[[ Supplied data open ]]

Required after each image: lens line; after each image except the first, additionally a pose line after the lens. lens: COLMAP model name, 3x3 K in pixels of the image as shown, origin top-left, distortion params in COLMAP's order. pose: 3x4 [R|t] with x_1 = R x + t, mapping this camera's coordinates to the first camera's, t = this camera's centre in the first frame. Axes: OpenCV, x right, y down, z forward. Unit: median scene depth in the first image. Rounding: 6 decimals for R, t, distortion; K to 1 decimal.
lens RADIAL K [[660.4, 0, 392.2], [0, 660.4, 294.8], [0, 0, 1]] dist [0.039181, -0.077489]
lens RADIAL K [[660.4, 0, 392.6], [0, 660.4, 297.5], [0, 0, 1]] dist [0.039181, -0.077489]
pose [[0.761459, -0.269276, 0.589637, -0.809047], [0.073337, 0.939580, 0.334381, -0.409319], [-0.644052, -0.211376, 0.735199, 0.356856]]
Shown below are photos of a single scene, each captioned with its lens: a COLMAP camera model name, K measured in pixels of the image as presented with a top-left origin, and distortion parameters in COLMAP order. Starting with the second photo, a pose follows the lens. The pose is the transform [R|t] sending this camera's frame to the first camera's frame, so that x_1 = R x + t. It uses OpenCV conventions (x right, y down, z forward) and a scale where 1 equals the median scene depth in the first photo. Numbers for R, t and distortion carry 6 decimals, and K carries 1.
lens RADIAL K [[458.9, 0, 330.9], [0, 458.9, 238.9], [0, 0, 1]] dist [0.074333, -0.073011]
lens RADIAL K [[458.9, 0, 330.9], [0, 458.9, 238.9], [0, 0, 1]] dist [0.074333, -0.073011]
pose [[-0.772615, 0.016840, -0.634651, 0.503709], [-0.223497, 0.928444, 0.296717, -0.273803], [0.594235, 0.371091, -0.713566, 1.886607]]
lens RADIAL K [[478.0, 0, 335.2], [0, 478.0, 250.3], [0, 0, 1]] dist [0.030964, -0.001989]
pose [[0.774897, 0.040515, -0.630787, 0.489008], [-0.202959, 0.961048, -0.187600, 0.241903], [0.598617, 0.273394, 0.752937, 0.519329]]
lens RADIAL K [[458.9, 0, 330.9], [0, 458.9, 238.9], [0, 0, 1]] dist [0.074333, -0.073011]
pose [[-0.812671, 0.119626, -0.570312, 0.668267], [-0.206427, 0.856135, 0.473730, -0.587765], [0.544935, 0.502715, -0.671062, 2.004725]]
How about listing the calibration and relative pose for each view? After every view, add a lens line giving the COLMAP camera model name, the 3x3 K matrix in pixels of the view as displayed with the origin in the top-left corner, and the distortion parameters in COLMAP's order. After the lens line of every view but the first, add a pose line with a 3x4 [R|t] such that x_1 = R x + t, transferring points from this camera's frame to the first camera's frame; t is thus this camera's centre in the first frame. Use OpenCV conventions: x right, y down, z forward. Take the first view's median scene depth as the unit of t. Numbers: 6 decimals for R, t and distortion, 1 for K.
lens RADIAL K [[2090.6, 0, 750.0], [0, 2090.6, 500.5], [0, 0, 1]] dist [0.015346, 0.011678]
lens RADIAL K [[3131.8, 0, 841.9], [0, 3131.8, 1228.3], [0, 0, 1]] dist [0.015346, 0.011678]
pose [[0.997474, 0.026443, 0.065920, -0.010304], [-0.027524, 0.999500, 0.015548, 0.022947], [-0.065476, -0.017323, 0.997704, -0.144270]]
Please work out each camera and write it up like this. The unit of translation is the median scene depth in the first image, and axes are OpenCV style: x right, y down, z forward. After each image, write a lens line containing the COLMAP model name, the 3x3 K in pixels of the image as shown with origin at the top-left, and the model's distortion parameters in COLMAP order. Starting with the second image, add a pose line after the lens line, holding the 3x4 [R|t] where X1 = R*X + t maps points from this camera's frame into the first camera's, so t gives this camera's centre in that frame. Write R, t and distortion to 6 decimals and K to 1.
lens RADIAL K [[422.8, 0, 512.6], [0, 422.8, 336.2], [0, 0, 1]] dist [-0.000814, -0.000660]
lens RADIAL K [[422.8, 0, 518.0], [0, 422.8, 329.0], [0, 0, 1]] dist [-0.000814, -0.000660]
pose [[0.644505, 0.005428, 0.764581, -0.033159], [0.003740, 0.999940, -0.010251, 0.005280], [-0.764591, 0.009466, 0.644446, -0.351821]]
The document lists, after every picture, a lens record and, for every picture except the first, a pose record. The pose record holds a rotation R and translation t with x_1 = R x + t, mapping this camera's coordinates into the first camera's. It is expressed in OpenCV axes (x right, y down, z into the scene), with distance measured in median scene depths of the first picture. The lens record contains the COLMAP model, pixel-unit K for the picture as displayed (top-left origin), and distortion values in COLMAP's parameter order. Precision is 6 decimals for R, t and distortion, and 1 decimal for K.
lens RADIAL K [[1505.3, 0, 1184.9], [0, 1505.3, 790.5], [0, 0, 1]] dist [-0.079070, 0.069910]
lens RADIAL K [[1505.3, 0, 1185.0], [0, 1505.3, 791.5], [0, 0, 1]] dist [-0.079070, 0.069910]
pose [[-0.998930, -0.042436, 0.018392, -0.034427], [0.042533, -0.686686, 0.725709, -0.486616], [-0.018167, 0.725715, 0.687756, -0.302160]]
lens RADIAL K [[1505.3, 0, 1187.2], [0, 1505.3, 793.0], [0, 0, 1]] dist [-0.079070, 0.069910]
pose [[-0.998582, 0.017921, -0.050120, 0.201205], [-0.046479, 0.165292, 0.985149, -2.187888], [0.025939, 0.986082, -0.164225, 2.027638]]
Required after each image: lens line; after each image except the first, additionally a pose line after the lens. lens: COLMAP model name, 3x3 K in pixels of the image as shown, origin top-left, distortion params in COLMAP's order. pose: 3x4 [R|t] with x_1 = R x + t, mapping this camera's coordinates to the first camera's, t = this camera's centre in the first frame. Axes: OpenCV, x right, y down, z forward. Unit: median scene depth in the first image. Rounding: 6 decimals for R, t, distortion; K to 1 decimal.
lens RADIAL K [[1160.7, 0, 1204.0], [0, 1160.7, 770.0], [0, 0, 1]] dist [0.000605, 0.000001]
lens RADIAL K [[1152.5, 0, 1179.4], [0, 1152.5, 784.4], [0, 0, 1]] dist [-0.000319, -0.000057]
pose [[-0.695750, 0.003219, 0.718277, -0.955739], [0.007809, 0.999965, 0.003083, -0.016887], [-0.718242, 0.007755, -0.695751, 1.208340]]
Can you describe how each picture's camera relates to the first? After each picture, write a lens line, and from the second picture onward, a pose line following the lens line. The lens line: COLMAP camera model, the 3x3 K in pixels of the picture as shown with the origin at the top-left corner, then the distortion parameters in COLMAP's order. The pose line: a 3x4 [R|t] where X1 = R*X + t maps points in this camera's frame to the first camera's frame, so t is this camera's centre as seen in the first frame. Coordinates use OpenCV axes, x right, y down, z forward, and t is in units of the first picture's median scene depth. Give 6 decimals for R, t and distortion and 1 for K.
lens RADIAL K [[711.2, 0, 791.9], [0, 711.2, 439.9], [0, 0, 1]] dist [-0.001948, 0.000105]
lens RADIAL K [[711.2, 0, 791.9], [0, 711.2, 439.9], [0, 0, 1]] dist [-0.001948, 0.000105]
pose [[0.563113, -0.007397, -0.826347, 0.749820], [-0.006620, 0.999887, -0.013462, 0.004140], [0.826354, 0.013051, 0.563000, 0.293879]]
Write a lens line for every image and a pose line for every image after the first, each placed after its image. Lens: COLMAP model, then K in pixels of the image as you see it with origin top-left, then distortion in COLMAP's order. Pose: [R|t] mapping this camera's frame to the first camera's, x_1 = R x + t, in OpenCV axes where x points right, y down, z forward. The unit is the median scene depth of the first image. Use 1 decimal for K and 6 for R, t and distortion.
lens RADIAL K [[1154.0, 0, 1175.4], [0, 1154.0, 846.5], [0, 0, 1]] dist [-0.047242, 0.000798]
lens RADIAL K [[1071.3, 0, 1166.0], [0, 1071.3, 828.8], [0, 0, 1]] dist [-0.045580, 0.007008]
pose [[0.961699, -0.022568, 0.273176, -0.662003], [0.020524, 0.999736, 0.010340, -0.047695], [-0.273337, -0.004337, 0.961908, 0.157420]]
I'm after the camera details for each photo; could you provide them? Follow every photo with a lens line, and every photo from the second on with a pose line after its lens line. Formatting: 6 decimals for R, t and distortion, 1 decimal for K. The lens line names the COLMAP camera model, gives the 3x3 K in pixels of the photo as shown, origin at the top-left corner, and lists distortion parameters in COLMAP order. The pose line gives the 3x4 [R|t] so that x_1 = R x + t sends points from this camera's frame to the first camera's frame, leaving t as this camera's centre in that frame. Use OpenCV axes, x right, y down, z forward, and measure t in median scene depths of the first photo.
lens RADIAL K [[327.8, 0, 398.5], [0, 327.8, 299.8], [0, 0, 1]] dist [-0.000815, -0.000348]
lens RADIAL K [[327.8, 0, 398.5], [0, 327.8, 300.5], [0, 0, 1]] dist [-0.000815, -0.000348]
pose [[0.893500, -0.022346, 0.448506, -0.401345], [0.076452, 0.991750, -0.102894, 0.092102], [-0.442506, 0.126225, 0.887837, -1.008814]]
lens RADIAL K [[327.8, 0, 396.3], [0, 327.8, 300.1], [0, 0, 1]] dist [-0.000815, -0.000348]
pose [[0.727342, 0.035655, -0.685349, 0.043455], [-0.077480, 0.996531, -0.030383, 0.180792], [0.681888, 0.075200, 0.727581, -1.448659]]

[[ Supplied data closed ]]

Please turn the rows from the start through the line containing "-0.211376, 0.735199, 0.356856]]" into a JSON list of strings, one string per line and no blank lines.

[
  "Required after each image: lens line; after each image except the first, additionally a pose line after the lens. lens: COLMAP model name, 3x3 K in pixels of the image as shown, origin top-left, distortion params in COLMAP's order. pose: 3x4 [R|t] with x_1 = R x + t, mapping this camera's coordinates to the first camera's, t = this camera's centre in the first frame. Axes: OpenCV, x right, y down, z forward. Unit: median scene depth in the first image. Rounding: 6 decimals for R, t, distortion; K to 1 decimal.",
  "lens RADIAL K [[660.4, 0, 392.2], [0, 660.4, 294.8], [0, 0, 1]] dist [0.039181, -0.077489]",
  "lens RADIAL K [[660.4, 0, 392.6], [0, 660.4, 297.5], [0, 0, 1]] dist [0.039181, -0.077489]",
  "pose [[0.761459, -0.269276, 0.589637, -0.809047], [0.073337, 0.939580, 0.334381, -0.409319], [-0.644052, -0.211376, 0.735199, 0.356856]]"
]